The school seems to keep it private who is caught but I also don't think anyone is punished harshly. Despite all of this I am not aware of anyone being suspended or expelled. I assume there were people who would cheat on actual exams so exams now have proctors and there are assigned seats. The school wouldn't have insisted on proctors being in the honor code without a reason.
I think the fear of getting caught/ratted out is more salient. Use of GPT is so pervasive, just in general, that there's probably more cheating than there is not. Imagine people who rely on GPT for tasks like what they should eat suddenly not using it for hw. I think most just want their A- and their degree and to move on.
>I feel like if you are going to use AI to cheat, as one example, why not skip the university altogether?
That same reason people used other methods to cheat in the past, a degree is valuable to have in the job market. I honestly doubt cheating is even increasing, they are just lazier about it now.
I think the part about the job market is what's interesting. If employers know most of the grads with degrees just use AI at their university, they might not value the degree as much (maybe). If the employer wanted the degree, that might mean anyone who can use AI can do the job and that might lower barriers to entry. Also, some people might just try to bypass needing the degree altogether because of the cost so universities might have to lower tuition to continue to bring students in. The AI makes it more clear the university is just offering a piece of paper. But like I was saying if you actually enjoyed the subject and wanted to learn that would be a different group of people from the ones who just want a degree and rectifying those two groups at the same place would be hard.
>But like I was saying if you actually enjoyed the subject and wanted to learn that would be a different group of people from the ones who just want a degree and rectifying those two groups at the same place would be hard.
Agreed, but mostly people that just want to learn already aren't going to college for that.
Honor only works if individual participants hold themselves to a higher standard. Once you have a couple of folks who are in it to maximize their return, FOMO guarantees that it quickly becomes an arms race.
I'm confused about why formal honor codes are in this conversation. If they had any significant effect on plagiarism, we wouldn't be having this conversation. I don't know if my university had a strong honor code because it never once came up in conversation.
Strong (not formal) honor codes are in the conversation because my intended arguments for solutions to the plagiarism problems are predicated on there being value to a culture of honorable conduct in a university. So I was looking for real world examples.
Strong honor codes aren't the norm, so I don't think you could say we wouldn't be having this conversation if they had any significant effect on plagiarism.
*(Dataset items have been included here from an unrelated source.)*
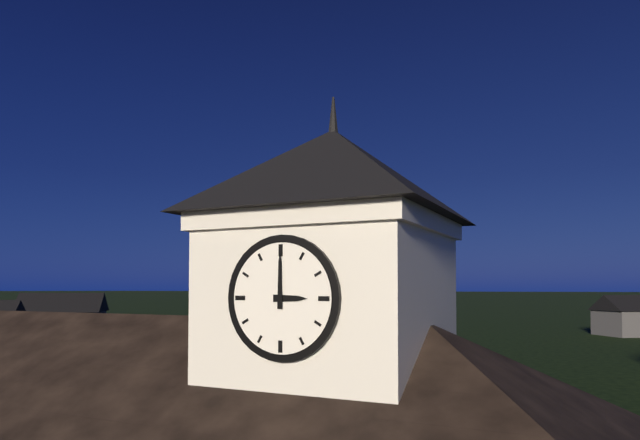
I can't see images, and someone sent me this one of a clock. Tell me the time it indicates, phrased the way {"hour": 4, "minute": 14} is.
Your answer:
{"hour": 3, "minute": 0}
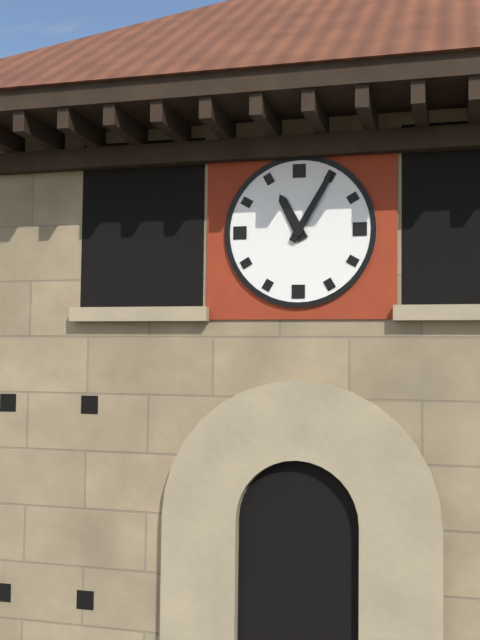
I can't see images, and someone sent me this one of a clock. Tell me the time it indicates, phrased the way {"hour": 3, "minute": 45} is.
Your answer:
{"hour": 11, "minute": 5}
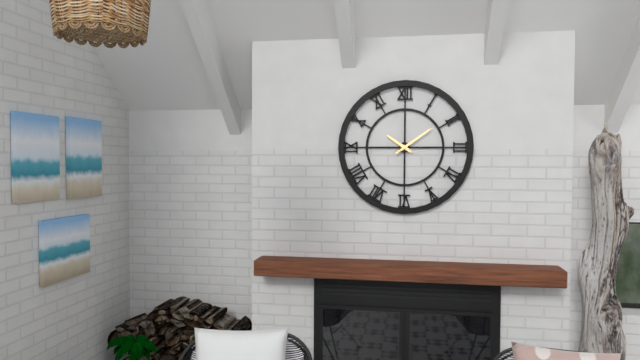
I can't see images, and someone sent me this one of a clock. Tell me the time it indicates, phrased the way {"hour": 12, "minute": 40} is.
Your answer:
{"hour": 10, "minute": 9}
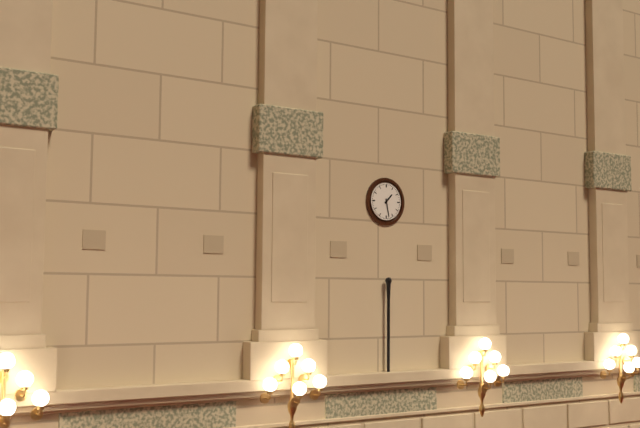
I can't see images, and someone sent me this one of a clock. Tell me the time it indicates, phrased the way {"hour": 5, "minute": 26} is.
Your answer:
{"hour": 1, "minute": 28}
I saw a lot of cheating, but at the same time everyone I became friends with and still keep in my network was super trustworthy.
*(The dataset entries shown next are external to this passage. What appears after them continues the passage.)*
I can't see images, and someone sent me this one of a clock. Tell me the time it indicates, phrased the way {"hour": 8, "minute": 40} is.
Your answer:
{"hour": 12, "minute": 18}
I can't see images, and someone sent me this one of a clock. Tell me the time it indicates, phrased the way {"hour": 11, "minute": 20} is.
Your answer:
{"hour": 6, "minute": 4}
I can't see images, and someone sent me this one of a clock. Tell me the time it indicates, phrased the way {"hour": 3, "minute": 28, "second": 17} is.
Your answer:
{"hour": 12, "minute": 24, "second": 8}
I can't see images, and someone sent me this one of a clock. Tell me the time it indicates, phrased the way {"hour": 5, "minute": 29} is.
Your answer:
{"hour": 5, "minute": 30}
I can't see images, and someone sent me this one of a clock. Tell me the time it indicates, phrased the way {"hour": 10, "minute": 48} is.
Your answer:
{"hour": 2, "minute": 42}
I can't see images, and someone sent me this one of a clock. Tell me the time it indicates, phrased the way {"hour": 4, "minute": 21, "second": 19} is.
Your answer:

Some people will cheat. Honor code or not. But, especially if you go to a very good school, the people who don't need to cheat or don't want to, will always be worth knowing.
[dead]
Discussed at the time:
Why we still can't stop plagiarism in undergraduate computer science - https://news.ycombinator.com/item?id=16651099 - March 2018 (118 comments)
In my recent class many people were using AI and I know people don’t think this way, but just totally defeats the purpose of taking the class.
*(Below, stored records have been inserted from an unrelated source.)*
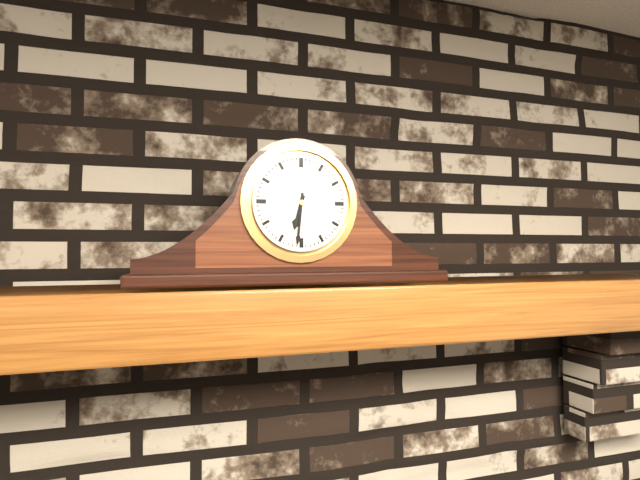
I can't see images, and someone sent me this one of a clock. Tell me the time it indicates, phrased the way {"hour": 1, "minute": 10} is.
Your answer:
{"hour": 6, "minute": 31}
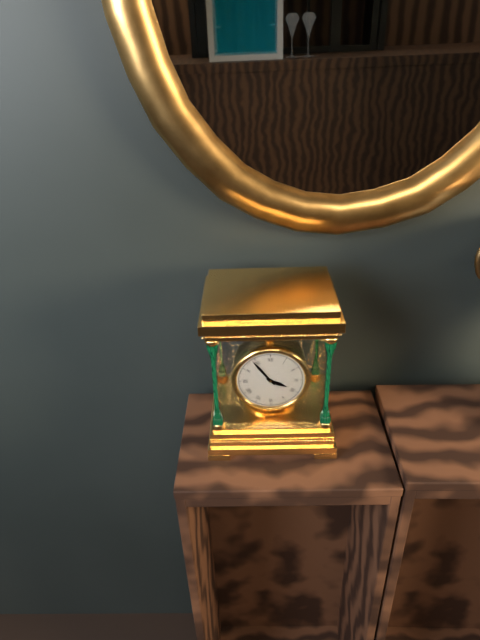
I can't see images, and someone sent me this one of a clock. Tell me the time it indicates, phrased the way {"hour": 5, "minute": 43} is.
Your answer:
{"hour": 3, "minute": 54}
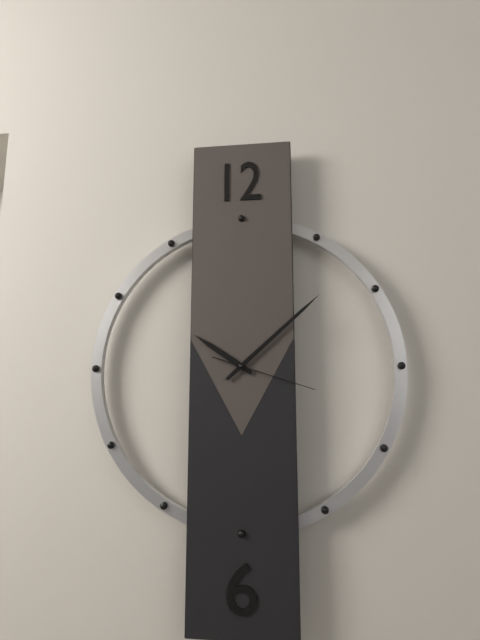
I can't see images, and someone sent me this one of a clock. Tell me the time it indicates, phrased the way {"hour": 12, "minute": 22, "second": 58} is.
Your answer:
{"hour": 10, "minute": 8, "second": 18}
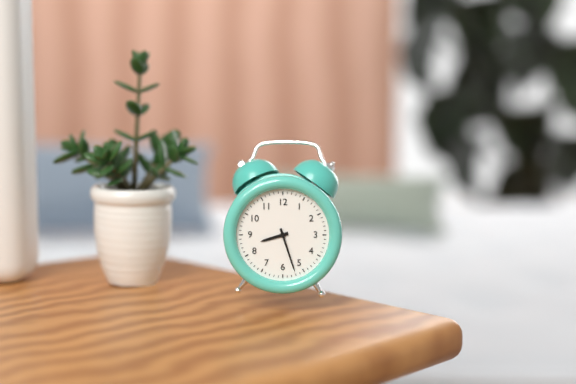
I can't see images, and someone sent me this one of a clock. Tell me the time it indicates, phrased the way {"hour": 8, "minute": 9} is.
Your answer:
{"hour": 8, "minute": 27}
I explicitly allow plagiarism and LLMs, but even give them reference solutions if they get stuck. Everything else seems either too much work or ineffective to find plagiarism. However, I do a short oral exam where I 'audit' the solution by picking out single lines and asking them to explain it in detail.
> I do a short oral exam
I tried that, but some students who had cheated became really aggressive when it turned out they did not have a single clue how their AI-generated solutions worked and still demanded a pass. We now do more written exams where we have some distance.
I think written examinations are the only solution, and "distance" is the right word.
Also, oral examinations are costly to administer. This work needs to be done with a panel, to avoid complaints. And the panel members cannot include TAs, who are after all just students themselves. A 10-minute examination can have start-up problems, and doesn't allow for in-depth followup questions.
With a panel of say 3 professors replacing 1 professor, and interviews of say 1 hour replacing what might be 20 minutes of grading, we are talking about quite a lot of increased workload.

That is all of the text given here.